[WHAT IS EXPECTED]: Print the entries below word for word; the pictures stay out of your copy.

[[ SUPPLIED INFORMATION, beginning ]]

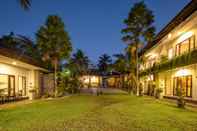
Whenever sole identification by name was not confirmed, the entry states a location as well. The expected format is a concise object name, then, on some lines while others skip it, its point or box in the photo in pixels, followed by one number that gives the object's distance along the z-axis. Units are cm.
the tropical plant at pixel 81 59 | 3503
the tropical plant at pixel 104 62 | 4420
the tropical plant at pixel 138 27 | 1689
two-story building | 946
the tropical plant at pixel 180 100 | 870
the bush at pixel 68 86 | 1550
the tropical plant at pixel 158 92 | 1360
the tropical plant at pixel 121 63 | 2013
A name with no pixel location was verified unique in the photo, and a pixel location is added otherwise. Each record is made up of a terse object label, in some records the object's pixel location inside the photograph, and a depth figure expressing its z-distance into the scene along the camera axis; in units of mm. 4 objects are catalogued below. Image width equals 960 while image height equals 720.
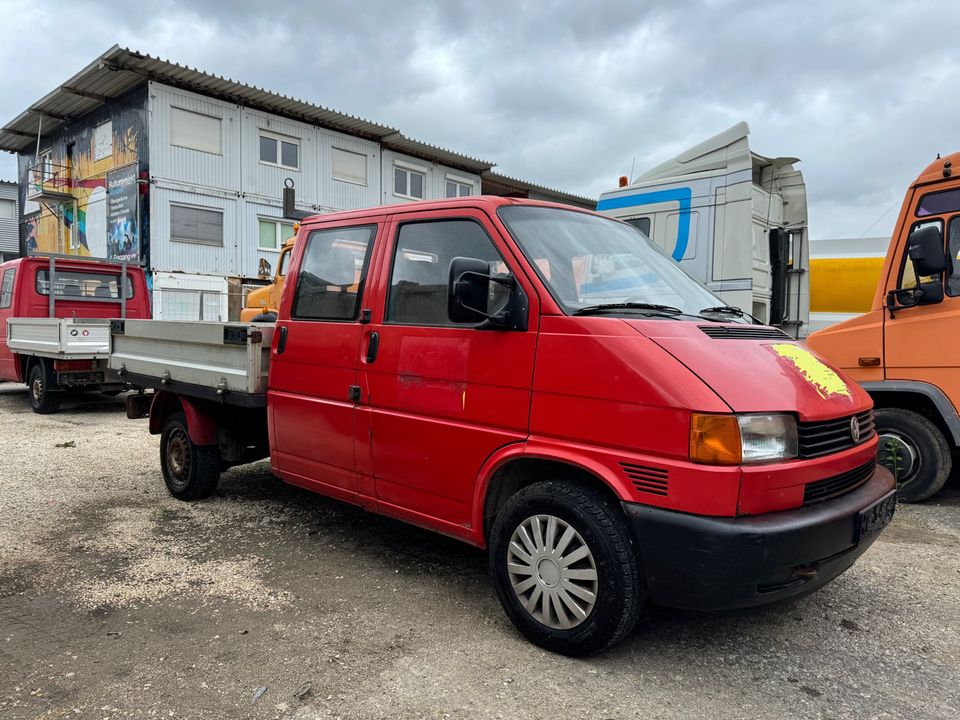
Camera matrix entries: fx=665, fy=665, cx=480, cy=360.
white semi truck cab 7750
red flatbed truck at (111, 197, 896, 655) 2604
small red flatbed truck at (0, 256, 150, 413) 10000
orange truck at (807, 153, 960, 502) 4980
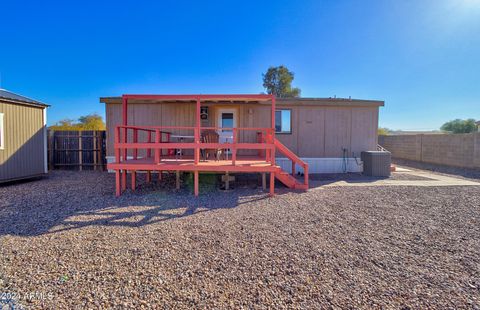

[[ SUPPLIED INFORMATION, end ]]

[EXPECTED OUTPUT]:
Whenever sole identification by name was not confirmed, the entry states a location as well. The expected format is a concise object name, then, on some lines while others skip it, its point or box in the photo in pixels, followed by one number that gives the object's distance along the z-axis. Units are cm.
the tropical plant at pixel 81 59 | 3503
the tropical plant at pixel 104 62 | 4420
the tropical plant at pixel 138 27 | 1689
two-story building | 946
the tropical plant at pixel 180 100 | 870
the bush at pixel 68 86 | 1550
the tropical plant at pixel 158 92 | 1360
the tropical plant at pixel 121 63 | 2013
A name with no pixel location was verified unique in the photo, and a pixel location is added otherwise. Each record is made up of a terse object label, in some records the object's pixel location inside the photograph, and a depth figure expressing its z-distance into the scene along the camera axis; in units of mm. 4 objects are catalogued below. Image width equals 960 while image height equals 720.
Camera matrix entries: fx=665, fy=665, cx=480, cy=360.
white semi truck cab 7750
red flatbed truck at (111, 197, 896, 655) 2604
small red flatbed truck at (0, 256, 150, 413) 10000
orange truck at (807, 153, 960, 502) 4980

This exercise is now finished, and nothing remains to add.